‘AKP’nin sivil darbe sürecini tamamlamak için planlar yapması olası’

‘AKP’nin sivil darbe sürecini tamamlamak için planlar yapması olası’
24 Mayıs 2020 11:06

Laikliği, yargı bağımsızlığını, hukuk devletini, yasama, yürütme, yargı arasındaki güçler ayrılığını, düşünce, ifade, basın ve yayın özgürlüğünü ortadan kaldırarak Türkiye Cumhuriyeti anayasasını 2008 yılından beri ihlal eden “Cumhurbaşkanı” ve AKP Genel Başkanı Recep Tayyip Erdoğan, son aylarda tehdit söylemlerini ve baskı uygulamalarını daha da arttırdı.

 

 

Örsan K. Öymen / Cumhuriyet

 

“Gezi” davasından yargılanan Osman Kavala’nın beraat kararına rağmen yeniden tutuklanması; Cumhuriyet Gazetesi yazarı ve Oda TV Haber Müdürü Barış Terkoğlu’nun, Oda TV Genel Yayın Yönetmeni Barış Pehlivan’ın, Oda TV muhabiri Hülya Kılınç’ın, Yeniçağ gazetesi yazarı Murat Ağırel’in, Yeni Yaşam gazetesi Genel Yayın Yönetmeni Mehmet Ferhat Çelik’in ve Yazı İşleri Müdürü Aydın Keser’in tutuklanmaları; Oda TV’nin yayın erişiminin engellenmesi; Radyo Televizyon Üst Kurulu’nun muhalif medyaya, hukuka, yasalara ve anayasaya aykırı bir biçimde cezalar yağdırması; seçilmiş belediye başkanlarının yerine kayyım atanması; Atatürk Havalimanı’nın pistlerinin yıkılması; Türkiye İş Bankası hisselerinin, Türkiye Cumhuriyeti’nin kurucusu olan Mustafa Kemal Atatürk’ün resmi vasiyeti çiğnenerek, hazineye devredilmesi ve hisselerin bir bölümünde CHP’nin sahip olduğu denetim yetkisinin devre dışı bırakılması girişiminin başlaması; Erdoğan’ın 23 Nisan’da Türkiye Büyük Millet Meclisi’nin kuruluşunun 100. yılında TBMM’ye gelmemesi; 19 Mayıs’ta, hükümetin propaganda broşürü olan Sabah “gazetesinde”, Kurtuluş Savaşı’na karşı çıkan ve Atatürk’ün idam kararını onaylayan Padişah Vahdettin’in anılması; “padişahlık referandumu”nun mimarlarından AKP’li Burhan Kuzu’nun da 19 Mayıs’ta vatan haini Vahdettin’i anması; CHP Adana-Yüreğir Gençlik Kolları Başkanı Eren Yıldırım’ın ve CHP eski İzmir İl Başkan Yardımcısı Banu Özdemir’in hukuk dışı uyduruk bahanelerle yasalara aykırı biçimde tutuklanmaları; Ülke “TV” adını taşıyan hükümetin bir propaganda aygıtında bir soytarının, darbe konusunu gündeme getirerek, elindeki listeler üzerinden komşularını ölümle tehdit etmesi; “CHP camileri ahır yaptı”, “Gezi’de türbanlı bacımız Kabataş’ta saldırıya uğradı” yalanları gibi, “CHP’liler cami hoparlöründen çalan ‘Çav Bella’ şarkısını zevkle dinledi” senaryosunun devreye girmesi; başta Cumhuriyet Halk Partisi olmak üzere, muhalefet tarafından çok dikkatli bir biçimde analiz edilmelidir.

 

AKP ve MHP, halktaki desteğini yitirmekte midir, yoksa bu destek hala sürmekte midir?

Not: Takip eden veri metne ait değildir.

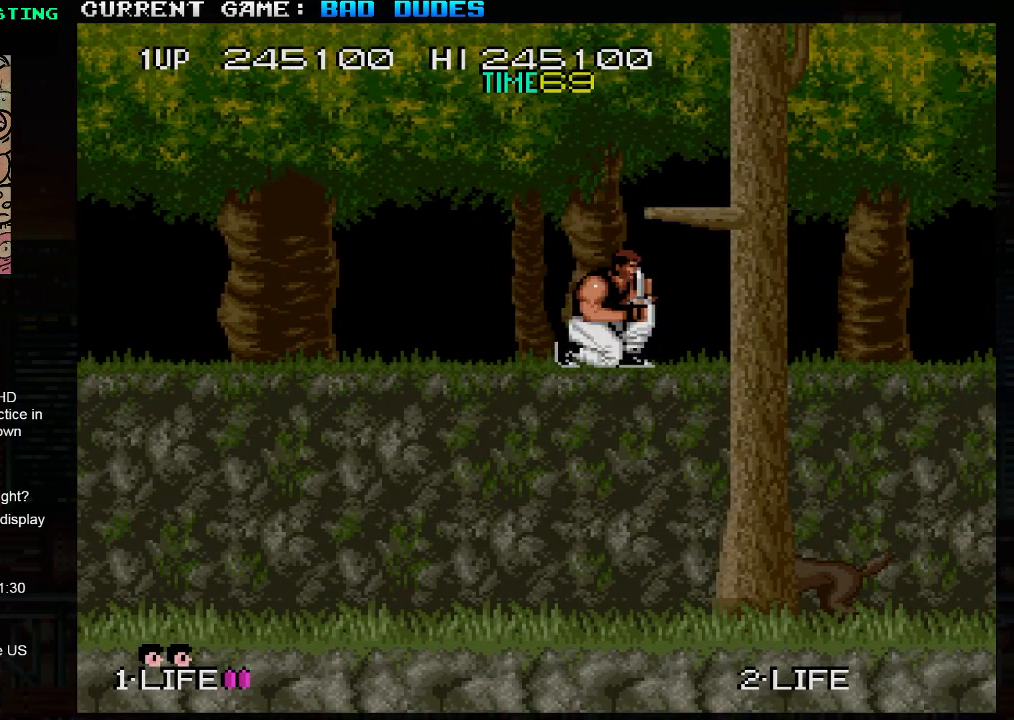
{"buttons": [], "left_stick": "right", "events": [[433, "left_stick", "right"]]}
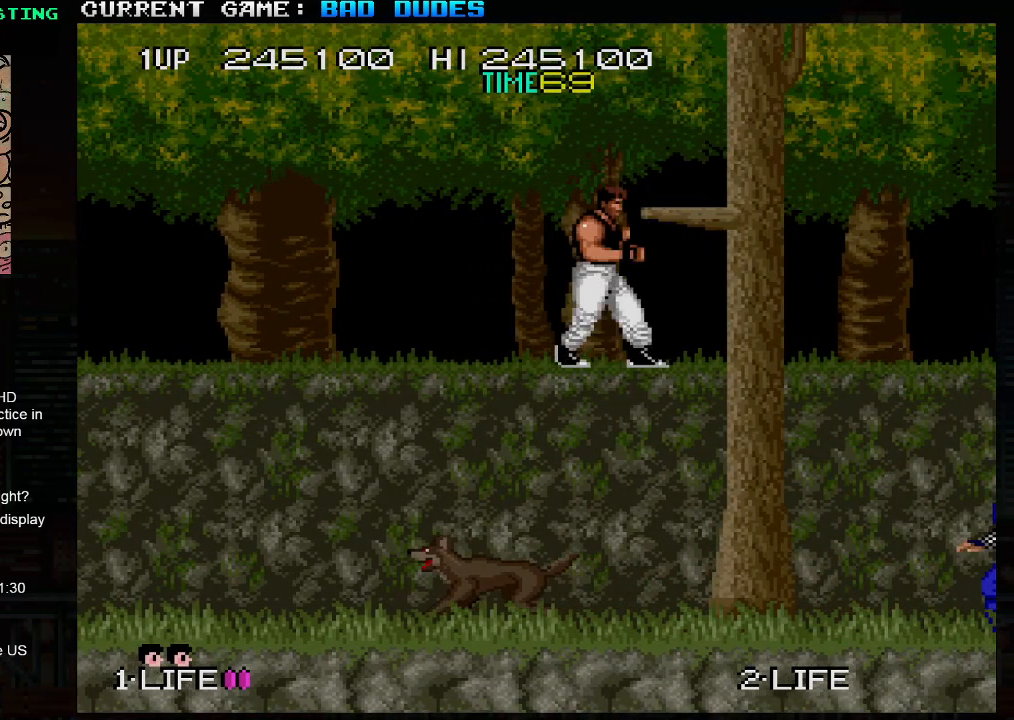
{"buttons": [], "left_stick": "down", "events": [[500, "left_stick", "down"]]}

Öncelikle bununla ilgili olarak çok ciddi kamuoyu araştırmalarının yapılması gerekmektedir. Bazı kamuoyu araştırması sonuçlarına göre, AKP’nin ve MHP’nin desteği yüzde 50’nin altına düşmüştür. Ancak birkaç araştırma kurumunun yaptığı araştırmalar bu konuda kesin bir yargıya varmak için yeterli değildir.

Eğer AKP’nin ve MHP’nin toplam oyu yüzde 40’lara düştüyse, CHP, İYİP, SP, HDP, DEVA ve GP gibi muhalefet partilerinin toplam oyu yüzde 50’nin üzerine çıktıysa, AKP’nin söz konusu baskıcı uygulamaları bir provokasyon olarak da değerlendirilebilir.